- What you have to do
Count the lines in the listing below that contain the string "soigneusement". Reply with that number only.

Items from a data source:

◇ ◇ ◇ ◇ ◇ ◇ ◇

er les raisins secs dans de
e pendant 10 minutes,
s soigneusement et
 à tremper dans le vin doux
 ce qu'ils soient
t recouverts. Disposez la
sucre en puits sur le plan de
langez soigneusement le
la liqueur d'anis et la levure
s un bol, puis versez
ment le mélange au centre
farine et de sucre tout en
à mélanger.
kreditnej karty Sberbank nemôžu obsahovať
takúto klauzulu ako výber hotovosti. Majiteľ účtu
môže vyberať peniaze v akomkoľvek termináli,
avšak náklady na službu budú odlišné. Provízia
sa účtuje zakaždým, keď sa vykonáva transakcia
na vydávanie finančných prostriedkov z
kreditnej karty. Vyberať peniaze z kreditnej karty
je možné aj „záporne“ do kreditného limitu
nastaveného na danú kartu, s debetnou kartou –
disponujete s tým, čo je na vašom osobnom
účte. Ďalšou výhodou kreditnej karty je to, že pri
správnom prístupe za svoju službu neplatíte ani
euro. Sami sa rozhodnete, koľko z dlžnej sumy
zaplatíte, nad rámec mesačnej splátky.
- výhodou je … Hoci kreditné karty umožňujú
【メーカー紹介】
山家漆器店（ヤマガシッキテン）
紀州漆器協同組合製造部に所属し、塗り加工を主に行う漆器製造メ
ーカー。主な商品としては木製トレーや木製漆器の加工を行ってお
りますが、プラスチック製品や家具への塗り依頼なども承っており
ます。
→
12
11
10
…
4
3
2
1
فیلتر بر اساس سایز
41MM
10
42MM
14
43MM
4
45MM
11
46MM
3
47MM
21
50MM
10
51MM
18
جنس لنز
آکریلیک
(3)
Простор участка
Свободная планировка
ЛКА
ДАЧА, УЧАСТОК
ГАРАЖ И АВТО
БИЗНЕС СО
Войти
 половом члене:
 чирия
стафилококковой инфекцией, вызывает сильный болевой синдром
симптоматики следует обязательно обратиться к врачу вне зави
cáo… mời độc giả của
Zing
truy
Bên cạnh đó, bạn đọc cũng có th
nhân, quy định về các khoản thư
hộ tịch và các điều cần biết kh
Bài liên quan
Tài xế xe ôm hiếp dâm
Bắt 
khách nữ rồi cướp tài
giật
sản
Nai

◇ ◇ ◇ ◇ ◇ ◇ ◇

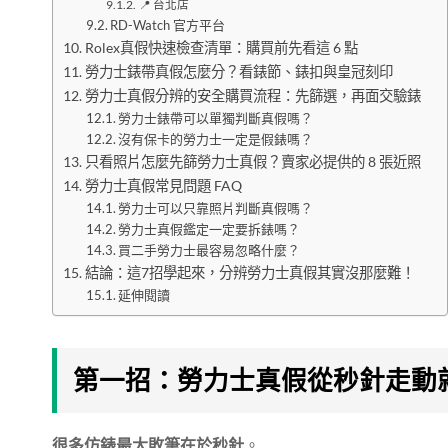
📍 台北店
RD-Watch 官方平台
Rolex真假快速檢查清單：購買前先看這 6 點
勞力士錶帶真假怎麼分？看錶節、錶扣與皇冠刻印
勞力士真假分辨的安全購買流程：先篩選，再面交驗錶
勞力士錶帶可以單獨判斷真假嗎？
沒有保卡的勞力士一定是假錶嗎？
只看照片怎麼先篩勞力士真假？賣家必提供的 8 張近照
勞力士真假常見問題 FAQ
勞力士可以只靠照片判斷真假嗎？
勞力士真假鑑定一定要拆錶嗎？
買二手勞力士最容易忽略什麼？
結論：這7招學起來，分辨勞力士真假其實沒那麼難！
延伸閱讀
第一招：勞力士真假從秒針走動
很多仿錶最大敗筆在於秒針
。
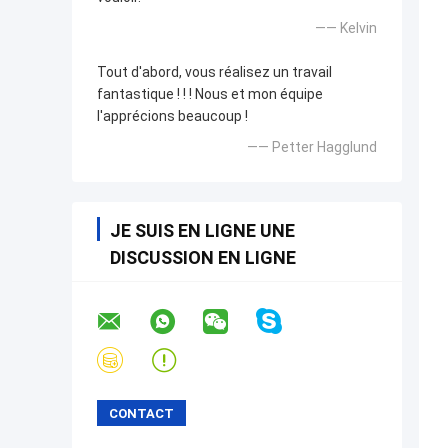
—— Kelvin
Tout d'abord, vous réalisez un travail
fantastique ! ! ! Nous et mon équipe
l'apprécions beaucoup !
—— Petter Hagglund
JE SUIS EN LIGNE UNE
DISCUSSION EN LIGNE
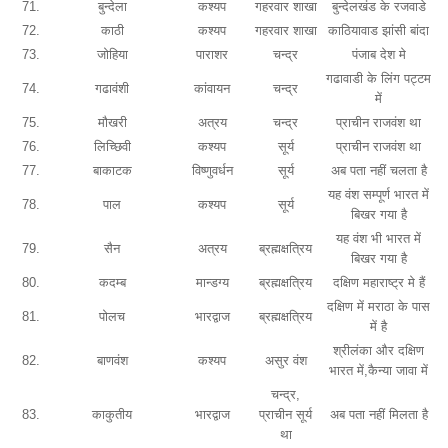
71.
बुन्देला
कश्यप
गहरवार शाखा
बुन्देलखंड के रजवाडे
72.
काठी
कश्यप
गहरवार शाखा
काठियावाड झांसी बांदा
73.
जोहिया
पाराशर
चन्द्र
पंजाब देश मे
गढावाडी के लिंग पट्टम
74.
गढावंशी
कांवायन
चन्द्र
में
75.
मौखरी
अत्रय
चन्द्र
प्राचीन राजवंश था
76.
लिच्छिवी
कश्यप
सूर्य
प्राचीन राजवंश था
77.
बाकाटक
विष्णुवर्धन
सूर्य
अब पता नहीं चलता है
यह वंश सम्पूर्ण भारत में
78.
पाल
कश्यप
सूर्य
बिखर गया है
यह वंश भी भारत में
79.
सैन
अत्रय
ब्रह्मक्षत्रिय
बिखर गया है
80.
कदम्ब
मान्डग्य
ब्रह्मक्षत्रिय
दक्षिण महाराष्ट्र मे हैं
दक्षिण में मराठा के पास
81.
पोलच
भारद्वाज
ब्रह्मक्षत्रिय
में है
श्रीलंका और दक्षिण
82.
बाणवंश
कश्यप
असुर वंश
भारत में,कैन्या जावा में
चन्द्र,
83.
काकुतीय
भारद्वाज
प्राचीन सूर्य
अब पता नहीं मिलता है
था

◇ ◇ ◇ ◇ ◇ ◇ ◇

- Task response
2